Na primeira etapa de provas, os candidatos ao Enem de 2023 foram convidados a elaborar, entre diversos temas, uma redação tratando dos “desafios para o enfrentamento da invisibilidade do trabalho de cuidado realizado pela mulher no Brasil”, que, antes de tudo, tem o viés pedagógico ao levar para a sala de aula uma questão que perpassa o cotidiano sem ganhar a necessária atenção.
Pelo país afora, mulheres exercem no mínimo três turnos de trabalho sem o devido reconhecimento, e aquelas que se dedicam única e exclusivamente ao trabalho de casa não recebem nenhuma contrapartida. Em ambos os casos, são invisíveis não apenas quando se trata de reconhecimento, mas também nas políticas salariais da maioria das empresas. Mesmo em funções diferentes, recebem vencimentos menores do que homens.
Há, além disso, outros fatores como baixo acesso aos postos de liderança. As grandes corporações ainda são administradas sob o olhar masculino, ignorando competências, com raras exceções. Há avanços, é fato, mas ainda prevalece um longo caminho a ser trilhado para igualar o jogo. Nas muitas funções de comando, as mulheres ainda são vistas pelo olhar enviesado, sendo obrigadas a provar sua competência permanentemente.
Ao tratar da invisibilidade, o MEC estabeleceu também o desafio de os jovens terem um olhar diferente, por serem eles o futuro. Além das mulheres, há uma expressiva parcela de pessoas invisíveis, ignoradas cotidianamente e só lembradas quando há algum fator externo. Um caso emblemático são os garis. Percorrem as ruas, e pouco se sabe de suas vidas, mas basta não haver a coleta para sempre lembrados.
No caso das mulheres, a situação se agrava por ranços históricos que ainda permanecem em algumas regiões do planeta, nas quais são tratadas como pessoas de segunda linha, sendo privadas de várias questões, entre elas o direito de votar ou de dirigir.

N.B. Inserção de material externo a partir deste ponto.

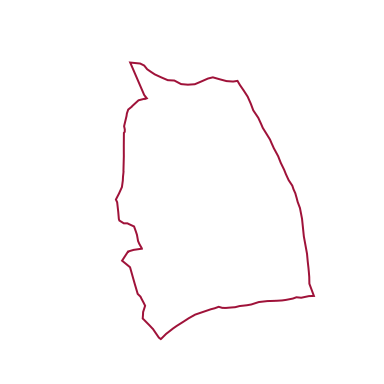 Bani Surim, Amran, Yemen, rotated 67°
{"feature_id": "15242507B49574817537392", "entity_name": "Bani Surim", "entity_type": "district", "adm_level": 2, "iso_a3": "YEM", "parent_name": "Yemen", "parent_adm1": "Amran", "projection": "mercator", "projection_center": [43.98, 16.128], "detail": "fine", "context": "isolated", "style": "outline", "palette": "rose", "viewbox_px": 384, "rotation_deg": 67, "n_neighbors": 0, "source": "geoboundaries", "source_scale": "gbopen_adm2", "svg_char_len": 1934}
<svg xmlns="http://www.w3.org/2000/svg" viewBox="0 0 384 384"><g transform="rotate(67 192 192)"><path d="M335.3,120.4L322.3,119.8L316.1,117.3L311.3,115.7L307.5,114.5L301.1,112.6L293.9,110.3L293.5,110.2L276.6,106.4L259.7,101.2L255.5,100.3L249.0,98.9L242.3,98.6L238.3,98.0L235.8,97.7L233.6,97.4L229.2,97.5L225.4,97.2L218.9,98.4L212.1,98.6L207.6,98.5L199.8,98.9L195.6,98.8L192.8,98.7L183.4,99.6L181.9,99.6L178.4,99.7L174.2,99.7L167.0,100.8L160.6,101.8L156.6,101.8L149.6,102.0L140.8,103.7L134.3,103.4L132.5,103.4L126.0,103.5L119.1,104.7L112.2,106.1L107.5,106.7L106.4,111.0L103.4,116.9L99.1,122.4L94.6,128.0L93.8,132.9L93.9,140.6L93.9,147.3L91.6,153.9L88.4,159.9L82.5,164.7L79.6,170.6L74.6,175.4L69.2,180.3L65.3,182.9L61.5,185.3L56.9,186.6L53.5,189.5L48.7,198.3L84.0,198.1L88.1,197.0L88.0,198.7L87.7,198.7L86.7,205.4L89.6,213.6L89.9,214.0L91.2,218.5L94.2,221.2L96.5,222.6L104.9,228.8L108.1,229.4L110.3,230.4L111.0,231.6L123.0,236.8L128.2,239.0L132.5,240.8L146.1,247.0L146.4,247.0L151.1,249.6L154.6,251.3L160.1,254.6L164.9,259.8L169.2,265.0L172.2,264.9L181.6,267.7L188.3,269.9L189.9,270.0L194.2,267.0L195.6,263.7L196.8,262.7L201.1,258.8L206.3,259.1L209.9,259.4L216.0,260.8L219.0,260.8L224.3,260.2L224.6,260.3L223.4,264.8L222.8,267.1L222.5,268.2L221.8,274.0L222.3,274.2L222.2,274.7L227.9,283.2L236.9,278.5L237.6,278.5L247.0,279.7L254.2,280.6L264.6,281.8L268.2,280.3L270.4,280.2L274.9,279.8L278.4,279.6L283.4,283.9L285.9,285.1L289.2,286.8L289.9,286.5L295.7,284.2L297.7,283.4L302.3,281.7L302.7,281.5L307.2,280.6L313.1,279.4L315.2,278.2L315.1,277.8L312.5,271.3L310.2,262.7L309.3,258.4L308.2,251.6L306.9,244.2L306.1,237.0L307.3,220.5L307.9,216.5L308.1,212.3L309.5,210.6L310.5,209.4L312.0,206.0L313.4,201.7L314.9,197.3L315.6,192.7L317.7,185.7L318.7,181.4L319.4,173.5L321.9,165.1L323.6,160.8L325.3,156.3L327.0,151.5L328.0,147.8L329.5,140.8L329.7,137.0L332.0,132.8L333.5,125.1L335.3,120.4Z" fill="none" stroke="#9f1239" stroke-width="2"/></g></svg>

No Brasil, uma das facetas dessa invisibilidade está na política. É desconhecido algum partido de médio ou grande porte sendo comandado por alguma mulher. No Congresso Nacional, que deveria reverberar o estrato da sociedade, o número de parlamentares do sexo feminino não corresponde à parcela da população, e muito menos dos colégios eleitorais. Em ambos, são maioria; na política, pouco mais de 20%.
A invisibilidade se manifesta sob diversas formas. Quando se discute a violência contra as mulheres, os números são estarrecedores, fruto de uma visão de quem (paradoxalmente ao debate sobre invisibilidade) as vê como um objeto de sua propriedade. Os casos de feminicídio comprovam tal cenário, já que a maioria das ocorrências é resultado de quem não aceita a separação, mesmo tendo sido responsável por tal desenlace, sobretudo depois de um histórico de agressões físicas ou psicológicas.
Os alunos, ao tratarem do tema, têm, ao mesmo tempo, a chance de uma necessária reflexão, que pode servir de pauta para suas vidas. O exame não deve servir apenas para aprovação, mas também para formação de cidadãos e cidadãs, como foi o caso do teste do último domingo.